[[ RECORDED DATA, beginning ]]

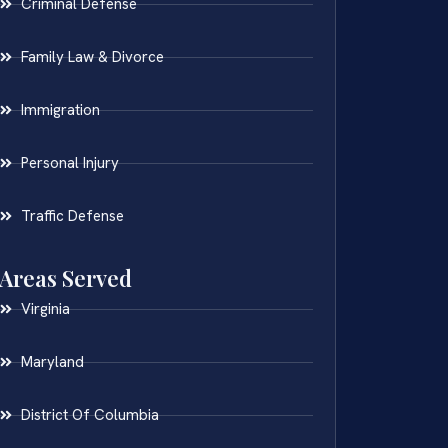
Criminal Defense
Family Law & Divorce
Immigration
Personal Injury
Traffic Defense
Areas Served
Virginia
Maryland
District Of Columbia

[[ RECORDED DATA, end ]]

- _DIRECTIVE_: Convert the lines of text in the records above into a JSON list of strings, one string per line, with blank lines omitted and the pictures left out.

- _RESULT_:
[
  "Criminal Defense",
  "Family Law & Divorce",
  "Immigration",
  "Personal Injury",
  "Traffic Defense",
  "Areas Served",
  "Virginia",
  "Maryland",
  "District Of Columbia"
]